> _Try it_: Counting every line in the entries below where the word "Figure" occurs, report how many there are. Give only that number.

> _Record extracts_:
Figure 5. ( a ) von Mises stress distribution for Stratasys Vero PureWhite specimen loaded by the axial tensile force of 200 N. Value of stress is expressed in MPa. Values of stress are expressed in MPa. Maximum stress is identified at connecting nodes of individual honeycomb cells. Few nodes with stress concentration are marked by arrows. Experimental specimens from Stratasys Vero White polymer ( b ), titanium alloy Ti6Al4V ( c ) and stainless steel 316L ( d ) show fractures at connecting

* * *

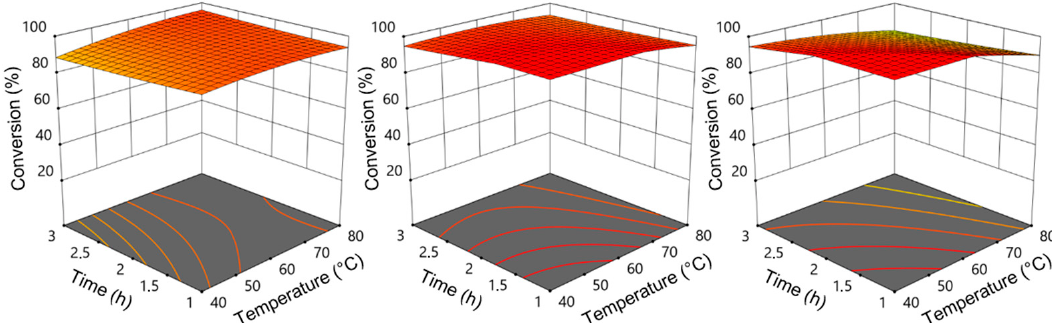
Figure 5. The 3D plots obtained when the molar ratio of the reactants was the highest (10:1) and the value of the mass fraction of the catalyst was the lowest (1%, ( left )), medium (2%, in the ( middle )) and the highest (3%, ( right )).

* * *

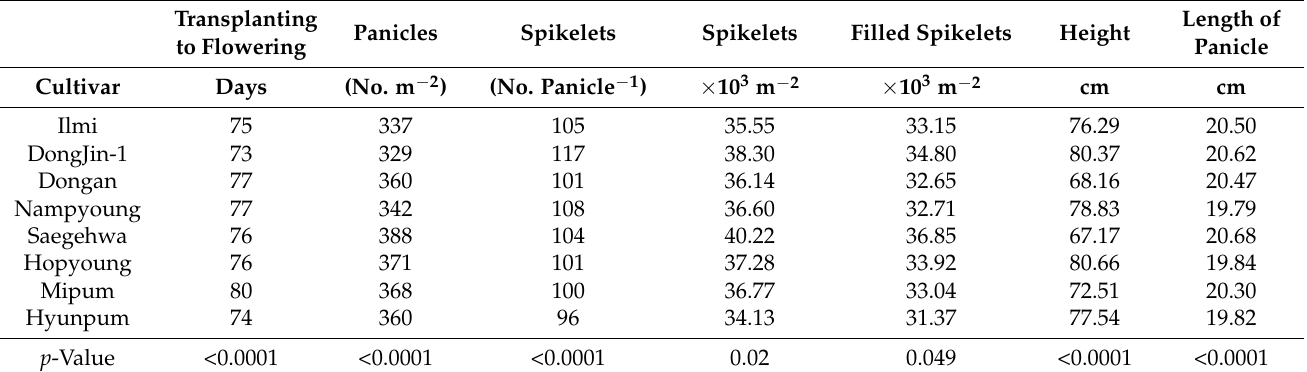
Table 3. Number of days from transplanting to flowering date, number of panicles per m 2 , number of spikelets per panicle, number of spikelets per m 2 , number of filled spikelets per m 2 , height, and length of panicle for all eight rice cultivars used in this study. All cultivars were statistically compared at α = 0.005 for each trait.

> _Output of the task_: 2